WRITTEN TASK ▸ From the rows below, extract every line from the line with "Трасса уходит в пустоту: почему даже за 200" up to and including the line with "برأيك هل تؤثر السينما على سلوكيات", copying each one unchanged. Leave the pictures out of your answer.

-- SOURCE DATA follows --

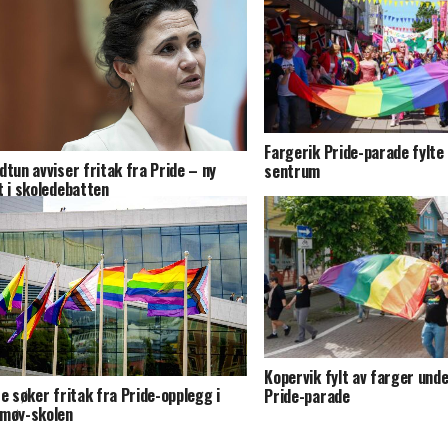
Fargerik Pride-parade fylt
dtun avviser fritak fra Pride – ny
sentrum
t i skoledebatten
Kopervik fylt av farger unde
re søker fritak fra Pride-opplegg i
Pride-parade
møy-skolen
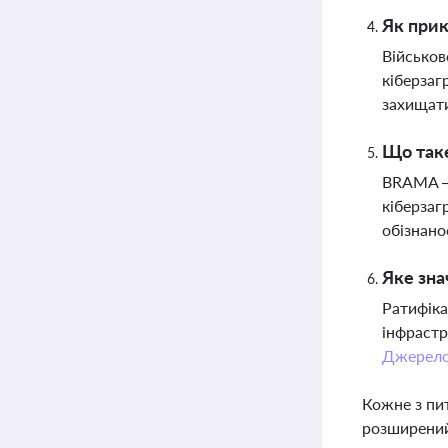
Як прик
Військов
кіберзаг
захищати
Що таке
BRAMA — 
кіберзаг
обізнано
Яке зна
Ратифіка
інфрастр
Джерел
Кожне з пи
розширений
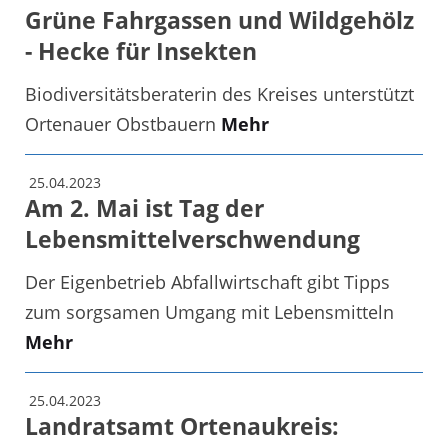
Grüne Fahrgassen und Wildgehölz
- Hecke für Insekten
Biodiversitätsberaterin des Kreises unterstützt
Ortenauer Obstbauern
Mehr
25.04.2023
Am 2. Mai ist Tag der
Lebensmittelverschwendung
Der Eigenbetrieb Abfallwirtschaft gibt Tipps
zum sorgsamen Umgang mit Lebensmitteln
Mehr
25.04.2023
Landratsamt Ortenaukreis:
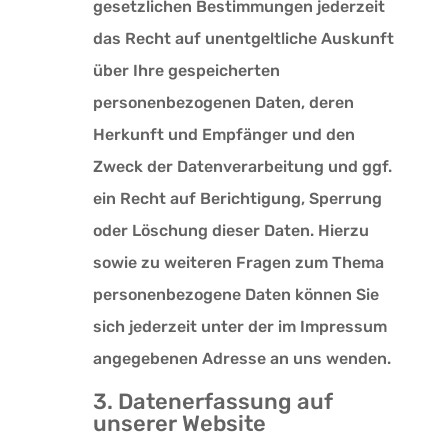
gesetzlichen Bestimmungen jederzeit
das Recht auf unentgeltliche Auskunft
über Ihre gespeicherten
personenbezogenen Daten, deren
Herkunft und Empfänger und den
Zweck der Datenverarbeitung und ggf.
ein Recht auf Berichtigung, Sperrung
oder Löschung dieser Daten. Hierzu
sowie zu weiteren Fragen zum Thema
personenbezogene Daten können Sie
sich jederzeit unter der im Impressum
angegebenen Adresse an uns wenden.
3. Datenerfassung auf
unserer Website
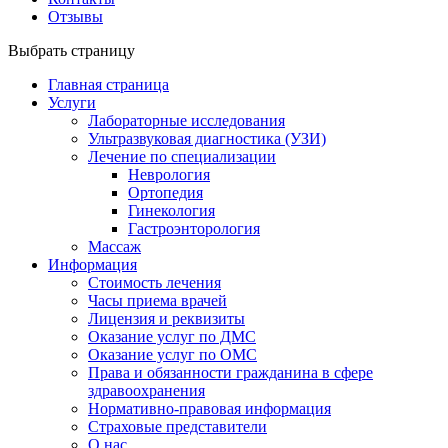
Отзывы
Выбрать страницу
Главная страница
Услуги
Лабораторные исследования
Ультразвуковая диагностика (УЗИ)
Лечение по специализации
Неврология
Ортопедия
Гинекология
Гастроэнторология
Массаж
Информация
Стоимость лечения
Часы приема врачей
Лицензия и реквизиты
Оказание услуг по ДМС
Оказание услуг по ОМС
Права и обязанности гражданина в сфере
здравоохранения
Нормативно-правовая информация
Страховые представители
О нас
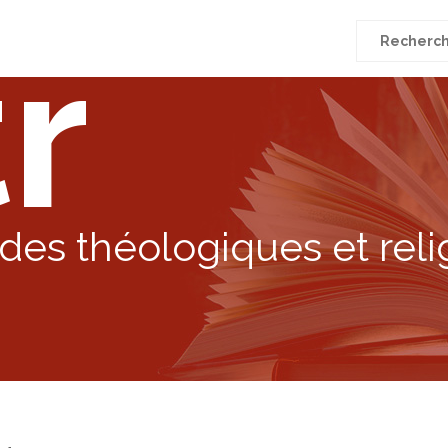
r
Recherche
pour
:
des théologiques et reli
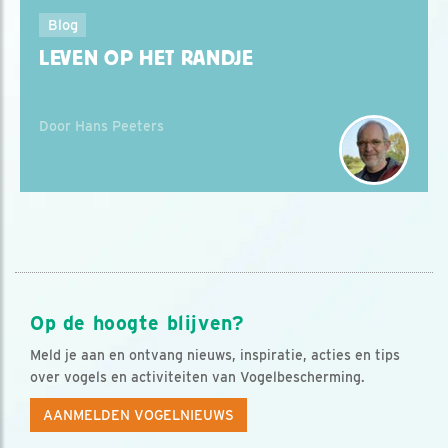
Blog
LEVEN OP HET RANDJE
Door Hans Peeters
Op de hoogte blijven?
Meld je aan en ontvang nieuws, inspiratie, acties en tips
over vogels en activiteiten van Vogelbescherming.
AANMELDEN VOGELNIEUWS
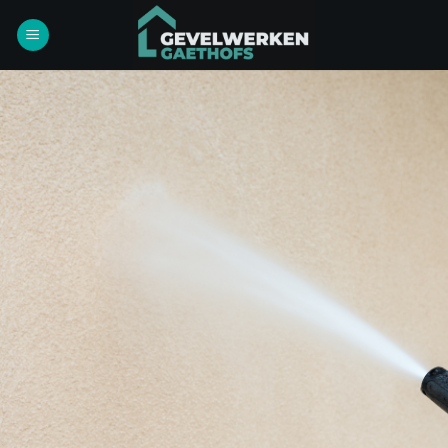
Ga
naar
inhoud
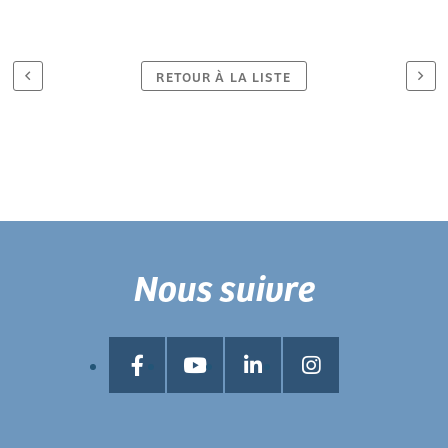
RETOUR À LA LISTE
Nous suivre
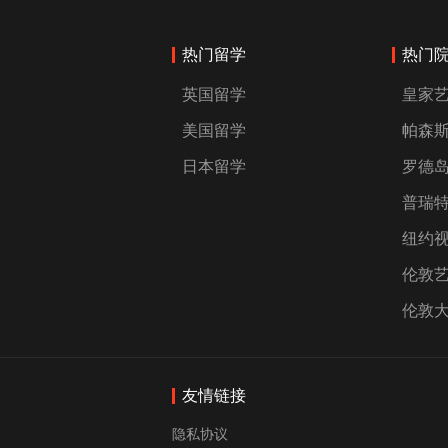
热门留学
热门
英国留学
皇家
美国留学
帕森
日本留学
罗德
普瑞
纽约
伦敦
伦敦
友情链接
隐私协议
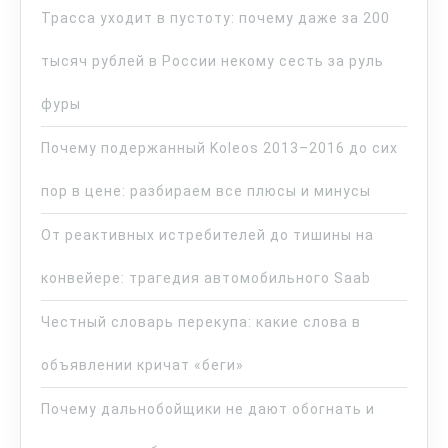
Трасса уходит в пустоту: почему даже за 200
тысяч рублей в России некому сесть за руль
фуры
Почему подержанный Koleos 2013–2016 до сих
пор в цене: разбираем все плюсы и минусы
От реактивных истребителей до тишины на
конвейере: трагедия автомобильного Saab
Честный словарь перекупа: какие слова в
объявлении кричат «беги»
Почему дальнобойщики не дают обогнать и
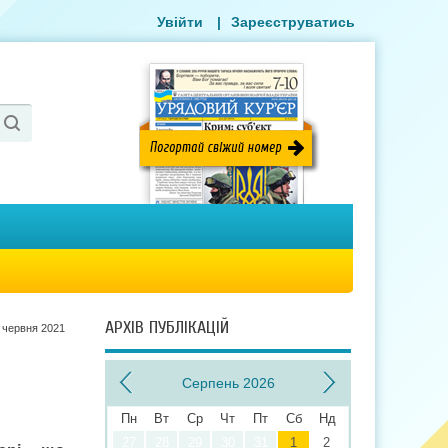
Увійти
|
Зареєструватись
АРХІВ ПУБЛІКАЦІЙ
 червня 2021
Серпень 2026
Пн
Вт
Ср
Чт
Пт
Сб
Нд
27
28
29
30
31
1
2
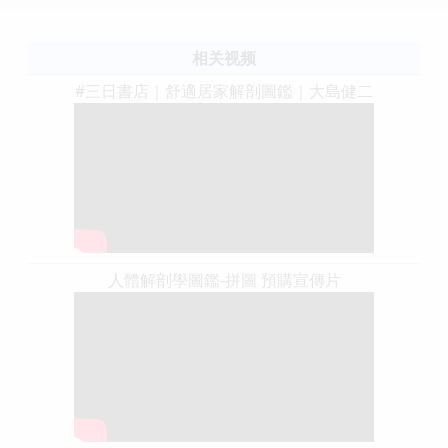
相关视频
#三日書店｜舒適居家解剖圖鑑｜大島健二
人體解剖學圖鑑-拼圖 預購宣傳片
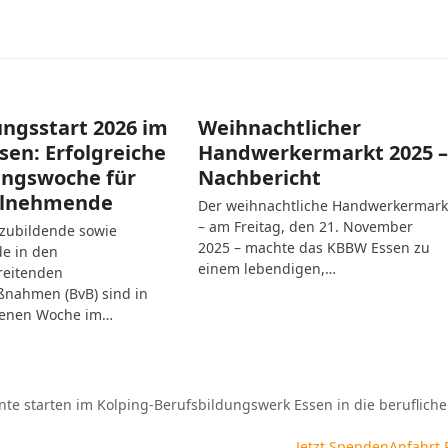
ngsstart 2026 im
Weihnachtlicher
en: Erfolgreiche
Handwerkermarkt 2025 –
ungswoche für
Nachbericht
ilnehmende
Der weihnachtliche Handwerkermark
– am Freitag, den 21. November
szubildende sowie
2025 – machte das KBBW Essen zu
e in den
einem lebendigen,…
reitenden
nahmen (BvB) sind in
genen Woche im…
e starten im Kolping-Berufsbildungswerk Essen in die berufliche
Jetzt Spenden
Anfahrt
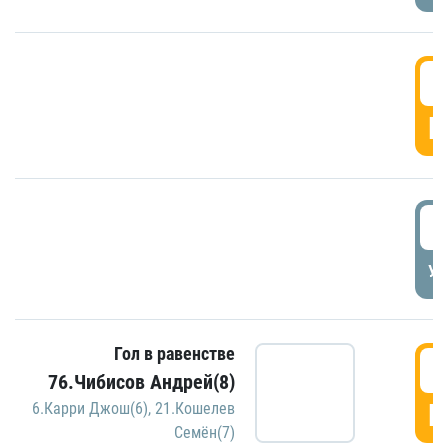
5
Г
5
УД
Гол в равенстве
5
76.Чибисов Андрей(8)
Г
6.Карри Джош(6)
,
21.Кошелев
Семён(7)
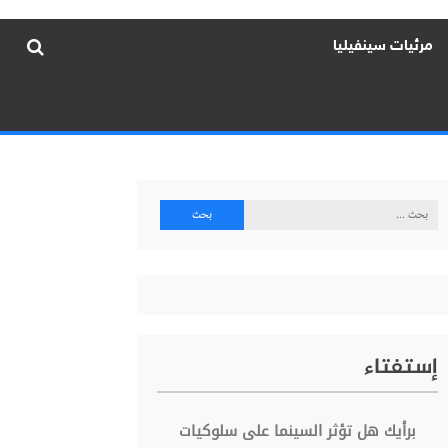
مرئيات سينفيليا
البحث
عن:
إستفتاء
برأيك هل تؤثر السينما على سلوكيات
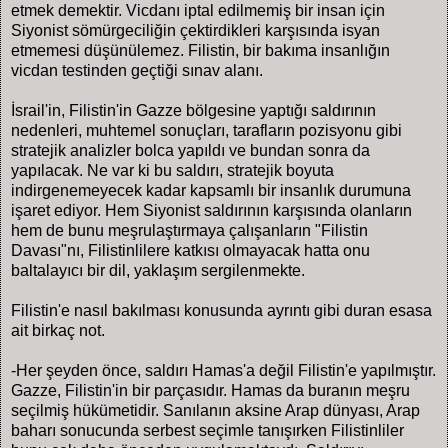
etmek demektir. Vicdanı iptal edilmemiş bir insan için
Siyonist sömürgeciliğin çektirdikleri karşısında isyan
etmemesi düşünülemez. Filistin, bir bakıma insanlığın
vicdan testinden geçtiği sınav alanı.
İsrail'in, Filistin'in Gazze bölgesine yaptığı saldırının
nedenleri, muhtemel sonuçları, tarafların pozisyonu gibi
stratejik analizler bolca yapıldı ve bundan sonra da
yapılacak. Ne var ki bu saldırı, stratejik boyuta
indirgenemeyecek kadar kapsamlı bir insanlık durumuna
işaret ediyor. Hem Siyonist saldırının karşısında olanların
hem de bunu meşrulaştırmaya çalışanların "Filistin
Davası"nı, Filistinlilere katkısı olmayacak hatta onu
baltalayıcı bir dil, yaklaşım sergilenmekte.
Filistin'e nasıl bakılması konusunda ayrıntı gibi duran esasa
ait birkaç not.
-Her şeyden önce, saldırı Hamas'a değil Filistin'e yapılmıştır.
Gazze, Filistin'in bir parçasıdır. Hamas da buranın meşru
seçilmiş hükümetidir. Sanılanın aksine Arap dünyası, Arap
baharı sonucunda serbest seçimle tanışırken Filistinliler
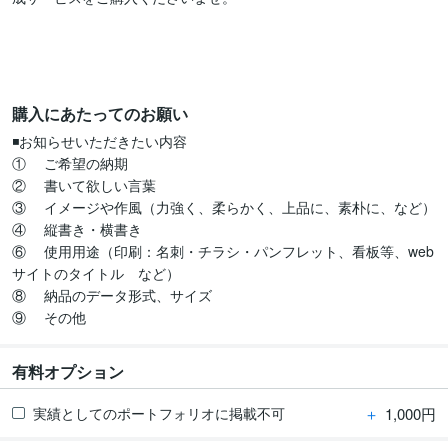
購入にあたってのお願い
◾️お知らせいただきたい内容

①	ご希望の納期

②	書いて欲しい言葉

③	イメージや作風（力強く、柔らかく、上品に、素朴に、など）

④	縦書き・横書き

⑥	使用用途（印刷：名刺・チラシ・パンフレット、看板等、web
サイトのタイトル　など）

⑧	納品のデータ形式、サイズ

⑨	その他
有料オプション
＋
1,000円
実績としてのポートフォリオに掲載不可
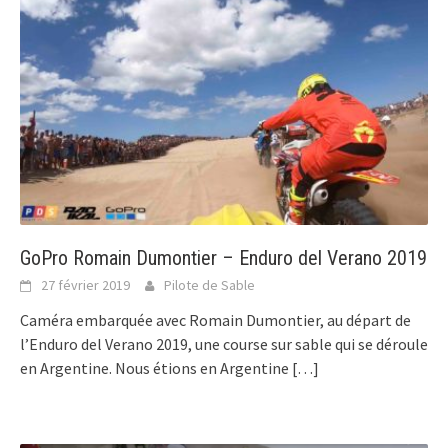
GoPro Romain Dumontier – Enduro del Verano 2019
27 février 2019
Pilote de Sable
Caméra embarquée avec Romain Dumontier, au départ de
l’Enduro del Verano 2019, une course sur sable qui se déroule
en Argentine. Nous étions en Argentine
[…]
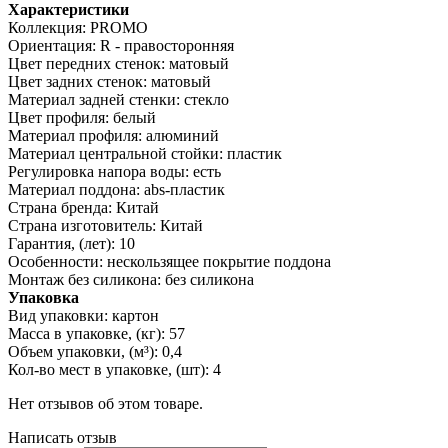
Характеристики
Коллекция: PROMO
Ориентация: R - правосторонняя
Цвет передних стенок: матовый
Цвет задних стенок: матовый
Материал задней стенки: стекло
Цвет профиля: белый
Материал профиля: алюминий
Материал центральной стойки: пластик
Регулировка напора воды: есть
Материал поддона: abs-пластик
Страна бренда: Китай
Страна изготовитель: Китай
Гарантия, (лет): 10
Особенности: нескользящее покрытие поддона
Монтаж без силикона: без силикона
Упаковка
Вид упаковки: картон
Масса в упаковке, (кг): 57
Объем упаковки, (м³): 0,4
Кол-во мест в упаковке, (шт): 4
Нет отзывов об этом товаре.
Написать отзыв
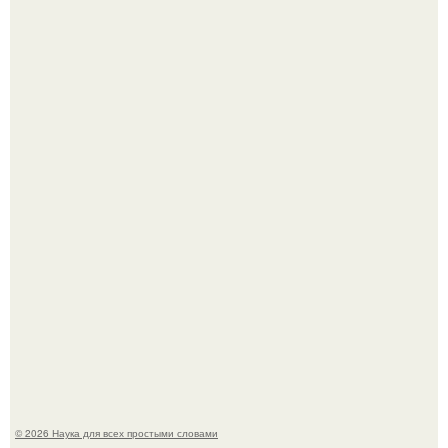
В сеть просочились свежие кадры со съёмок
киноадаптации "Рапунцель", и всё внимание
моментально оказалось приковано к Тиган крофт.
Мистические тайны кельнского собора.
© 2026 Наука для всех простыми словами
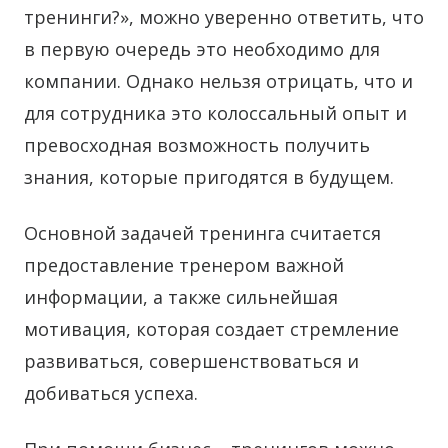
тренинги?», можно уверенно ответить, что
в первую очередь это необходимо для
компании. Однако нельзя отрицать, что и
для сотрудника это колоссальный опыт и
превосходная возможность получить
знания, которые пригодятся в будущем.
Основной задачей тренинга считается
предоставление тренером важной
информации, а также сильнейшая
мотивация, которая создает стремление
развиваться, совершенствоваться и
добиваться успеха.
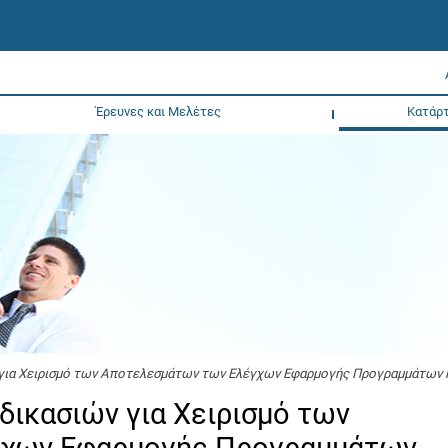
Έρευνες και Μελέτες
Κατάρτ
ν για Χειρισμό των Αποτελεσμάτων των Ελέγχων Εφαρμογής Προγραμμάτων 
αδικασιών για Χειρισμό των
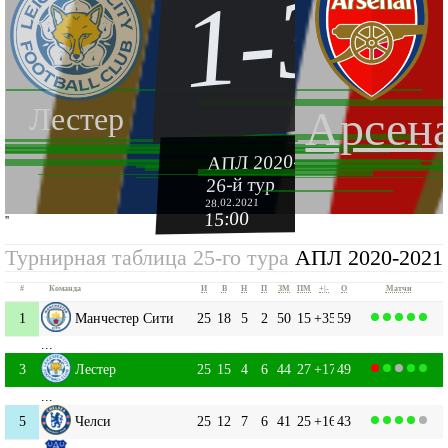
1-3
Лестер
Арсен
АПЛ 2020-2021
26-й тур
28.02.2021
15:00
''
Турнирная таблица 25-го тура
АПЛ 2020-2021
#
Команда
И
В
Н
П
ЗМ
ПМ
+|-
О
Матчи
1
Манчестер Сити
25
18
5
2
50
15
+35
59
...
3
Лестер
25
15
4
6
44
27
+17
49
...
5
Челси
25
12
7
6
41
25
+16
43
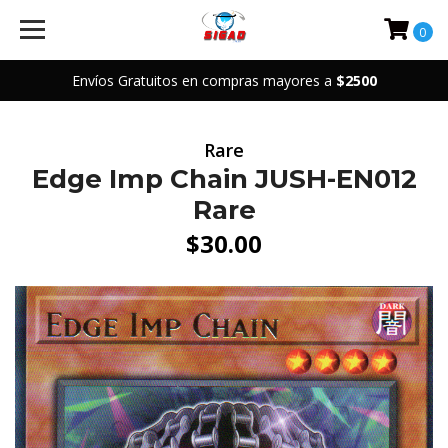
0
Envíos Gratuitos en compras mayores a
$2500
Rare
Edge Imp Chain JUSH-EN012
Rare
$30.00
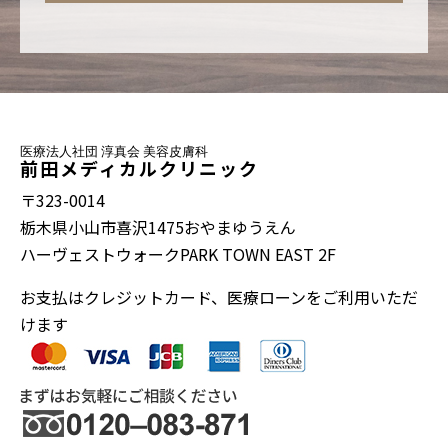
医療法人社団 淳真会 美容皮膚科
前田メディカルクリニック
〒323-0014
栃木県小山市喜沢1475おやまゆうえん
ハーヴェストウォークPARK TOWN EAST 2F
お支払はクレジットカード、医療ローンをご利用いただ
けます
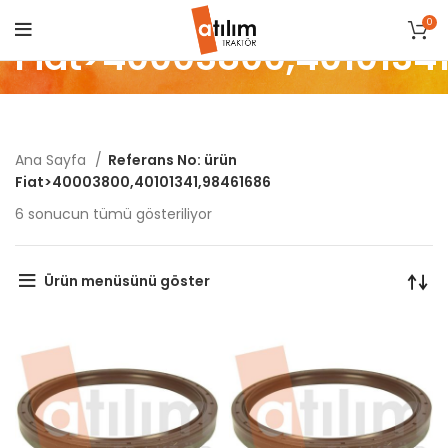
0
Fiat>40003800,4010134
Ana Sayfa
Referans No: ürün
Fiat>40003800,40101341,98461686
Popülerliğe
6 sonucun tümü gösteriliyor
göre
sıralandı
Ürün menüsünü göster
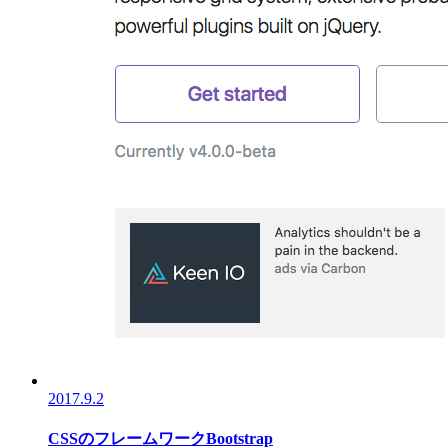
2017.9.2
CSSのフレームワークBootstrap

-- SOURCE DATA concluded --

OUTPUT FOR THIS TASK ▸
Трасса уходит в пустоту: почему даже за 200
тысяч рублей в России некому сесть за руль
фуры
Почему подержанный Koleos 2013–2016 до сих
пор в цене: разбираем все плюсы и минусы
От реактивных истребителей до тишины на
конвейере: трагедия автомобильного Saab
Честный словарь перекупа: какие слова в
объявлении кричат «беги»
Почему дальнобойщики не дают обогнать и
Увійти
|
Зареєструватись
АРХІВ ПУБЛІКАЦІЙ
 червня 2021
Серпень 2026
Пн
Вт
Ср
Чт
Пт
Сб
Нд
27
28
29
30
31
1
2
相关视频
#三日書店｜舒適居家解剖圖鑑｜大島健二
人體解剖學圖鑑-拼圖 預購宣傳片
ngsstart 2026 im
Weihnachtlicher
en: Erfolgreiche
Handwerkermarkt 2025 –
ungswoche für
Nachbericht
ilnehmende
Der weihnachtliche Handwerkermark
– am Freitag, den 21. November
szubildende sowie
2025 – machte das KBBW Essen zu
e in den
einem lebendigen,…
reitenden
nahmen (BvB) sind in
genen Woche im…
e starten im Kolping-Berufsbildungswerk Essen in die berufliche
Jetzt Spenden
Anfahrt
5
Г
5
УД
Гол в равенстве
5
76.Чибисов Андрей(8)
Г
6.Карри Джош(6)
,
21.Кошелев
Семён(7)
مرئيات سينفيليا
البحث
عن:
إستفتاء
برأيك هل تؤثر السينما على سلوكيات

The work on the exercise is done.